Provided passage.
Siren's Calling: A Horror Noir #1

Typical of writers new to comics, the first issue isn’t satisfactory as a stand-alone. There’s a lot of setup, mostly character introduction, and while some of it is interesting (the rest being already familiar to readers of the genre), there’s no payoff and no idea when the reader will get a satisfying conclusion. The introductory text piece gives more of an idea of the story (and why it might be worth reading) than the comic pages that follow, mentioning how the premise features a traditional mythic siren wanting to be a movie star in 1947 Hollywood. We don’t get that far in the comic.

Also unfortunately typical of the genre, the woman is a visual object, while the men are given motivations, dialogue, and emotion. (Plus, she’s naked and they’re not.) A taxi driver nearly runs over Lorelei, so he takes her to his house to recover, where she turns out to be a literal bloodthirsty monster. Meanwhile, a director working on a comeback has just lost his actress. Although she quits dramatically, the reason why is not clear in this issue, other than to set up the director and the siren meeting at some future time.

The art can be nice, with a photo-reference-influenced feel that ties into the subject of filmmaking and a good use of black and white. It can also be stiff, and the panel-to-panel flow relies on the dialogue to carry the reader through understanding the events. Individual panels are scattered moments, and the storytelling could be stronger. The writer seems a bit too much in love with dramatic internal monologue that isn’t as poetic as he wants it to be and didn’t convey much to this reader.

If this had come out as a graphic novel with the full story, there might be more to recommend. But in that case, it would have required more money, which isn’t a given, either. (The writer provided a digital review copy.)

*Yes, I do research. Generally it involves finding the comic’s website, if it has one, and reading up on the latest news about it (since I unfortunately often run behind on keeping up with release dates). I also look for any online store, to point readers to, and any additional information about the creators. Unless this has already been provided in a review submission.

Supplied information.

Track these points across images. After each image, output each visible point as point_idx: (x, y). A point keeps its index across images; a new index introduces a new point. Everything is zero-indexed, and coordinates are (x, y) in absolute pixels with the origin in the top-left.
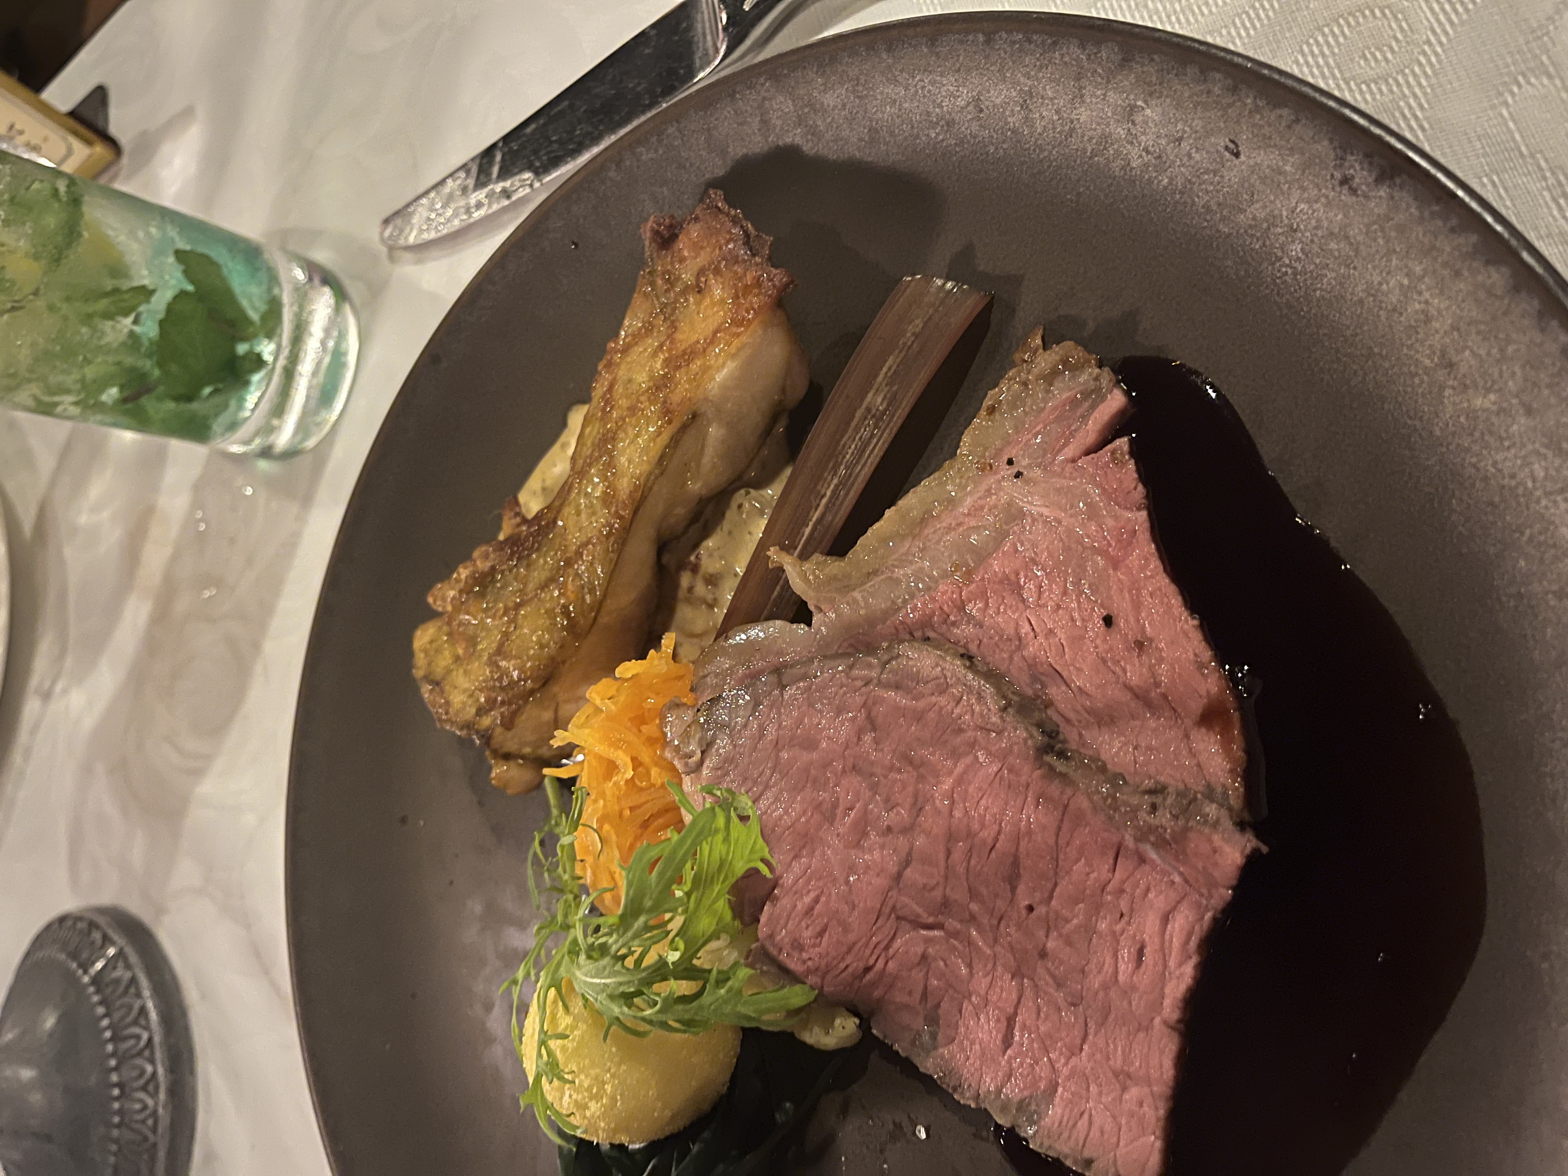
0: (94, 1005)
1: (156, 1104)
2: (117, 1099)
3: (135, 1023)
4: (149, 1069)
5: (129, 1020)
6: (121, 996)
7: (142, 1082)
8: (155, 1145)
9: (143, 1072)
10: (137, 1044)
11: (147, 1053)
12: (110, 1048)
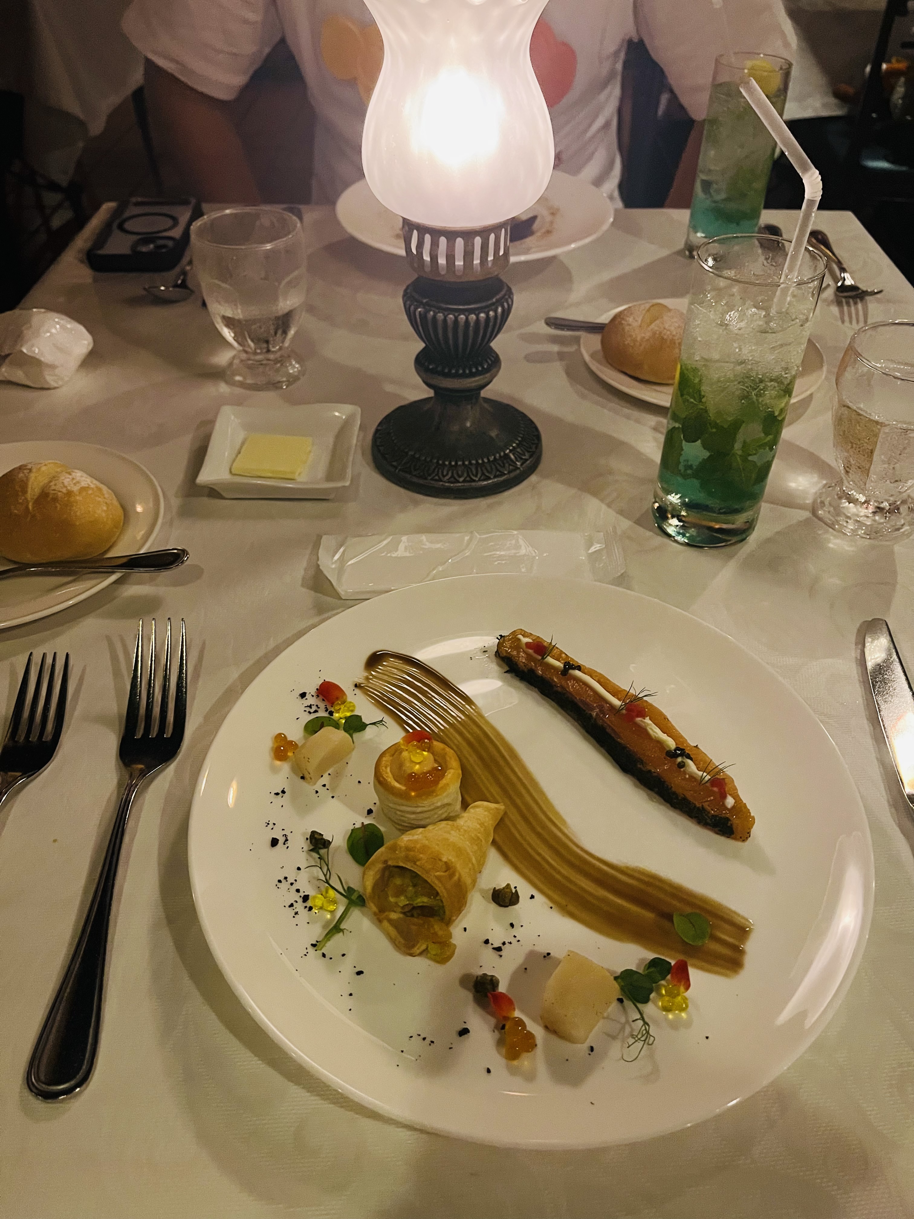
0: (495, 455)
1: (445, 482)
2: (450, 463)
3: (483, 474)
4: (461, 479)
5: (485, 471)
6: (496, 468)
7: (455, 476)
8: (426, 479)
9: (460, 477)
10: (473, 475)
11: (468, 479)
12: (474, 462)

Brief 1.
Print the portion of the comic review that runs from "If this had" up to and including "digital review copy.)".
Brief 2.
According to the comic review, what does the taxi driver do after nearly running over Lorelei?

Worked solution 1.
If this had come out as a graphic novel with the full story, there might be more to recommend. But in that case, it would have required more money, which isn’t a given, either. (The writer provided a digital review copy.)

Worked solution 2.
He takes her to his house to recover.